Part A (written by Andrew):

The production solution we are designing will meet the need for an intuitive pool training system. Taking into account global factors, pool itself is a global game played by people all over the world, and it has its origins dating back to the 1300s. As such, we need a system that is culture and language-agnostic. Namely, this system should work for someone in the United States as well as someone in France, Italy, etc. This requires our product to use minimal country-specific information/context – a concern we should think carefully about. Since we are used to living in the United States, we must think critically about these implicit biases. For instance, we planned our product to heavily rely on visual feedback instead of text. The trajectory prediction in particular is country/culture/language agnostic and so will meet world-wide contexts and factors. Additionally, we built the system as simple as possible, and with minimal effort on the part of the user. This would account for variations in different forms of pool. This also aids players who are not as technologically savvy. If we had made the primary method of feedback something more complicated or convoluted, then it would be a detriment to those who are not technology savvy.

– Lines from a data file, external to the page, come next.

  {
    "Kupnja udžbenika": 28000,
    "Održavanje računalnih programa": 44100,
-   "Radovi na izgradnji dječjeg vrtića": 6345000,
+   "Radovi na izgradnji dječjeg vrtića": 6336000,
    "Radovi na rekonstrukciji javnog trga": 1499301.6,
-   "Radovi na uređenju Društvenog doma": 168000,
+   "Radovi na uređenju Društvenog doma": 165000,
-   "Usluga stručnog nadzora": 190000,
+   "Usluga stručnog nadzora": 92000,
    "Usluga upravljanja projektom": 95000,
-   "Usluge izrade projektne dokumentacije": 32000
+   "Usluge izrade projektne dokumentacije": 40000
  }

Part B (written by Debrina):

The production solution we are designing meets the need for a pool training system that has an intuitive user interface. The consideration of cultural factors is similar to that of global factors. Our training system makes no assumptions on which languages are spoken by our users. Nor does it make any assumptions regarding the level of language proficiency our users have. The feedback provided by our pool training system is purely visual, which makes its interface easily understood by users of all cultures and backgrounds. Our product solution also has the potential to spread the accessibility and popularity of billiards in cultures where the game is not as widespread. Currently, the game of billiards is more popular in some countries and cultures than others (the United States, United Kingdom, and Philippines, to name a few). Our product solution’s intuitive user interface would be able to promote the game of billiards in other cultures. The versatility of our product solution provides people of all cultures an opportunity to learn to play billiards.

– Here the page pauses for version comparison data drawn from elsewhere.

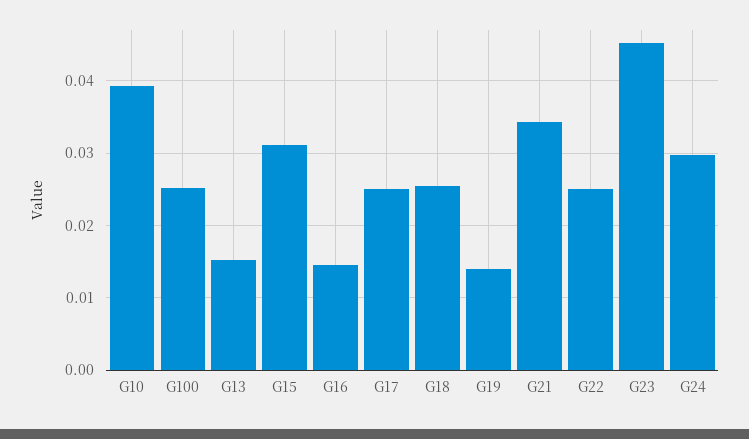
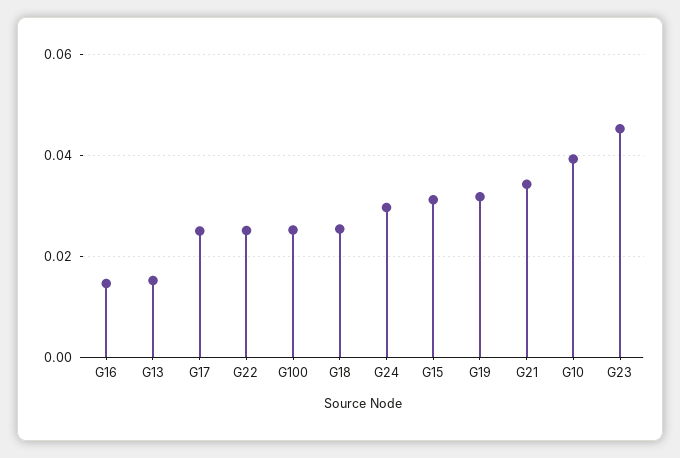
  {
    "G10": 0.039,
    "G100": 0.025,
    "G13": 0.015,
    "G15": 0.031,
    "G16": 0.015,
    "G17": 0.025,
    "G18": 0.025,
-   "G19": 0.014,
+   "G19": 0.032,
    "G21": 0.034,
    "G22": 0.025,
    "G23": 0.045,
    "G24": 0.03
  }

Part C (written by Tjun Jet):

CueTips considers various environmental factors in the selection of our material, power consumption, and the modularity and reusability of our product. When selecting the material to use to build the frame for our pool table, we not only considered the biodegradability of the material used, but also the lifespan of the material. We bought a frame that consisted of wooden boards to hold the pool table, and metal frames as the stand. We initially considered using plywood planks to build our own frames, but we decided against it when we realized that prototyping and building the frame over and over again could lead to a lot of material wastage. Furthermore, our frame is modular and reusable, meaning it is easy to take apart and rebuild. For instance, if a consumer is moving the location of the pool table, it will be easy for them to take it apart and build it in another area, without the need for large transportation costs. To ensure appropriate lighting for the camera detection, we also lined the frame with LED Neopixels. LED neopixels are generally energy-efficient compared to traditional lighting. When used efficiently, this minimizes unnecessary power consumption. Thus, by carefully selecting biodegradable material, choosing energy efficient lighting, and making our entire product easily transportable, modular, and reusable, CueTips aims to provide a pleasant yet environmentally friendly pool learning experience.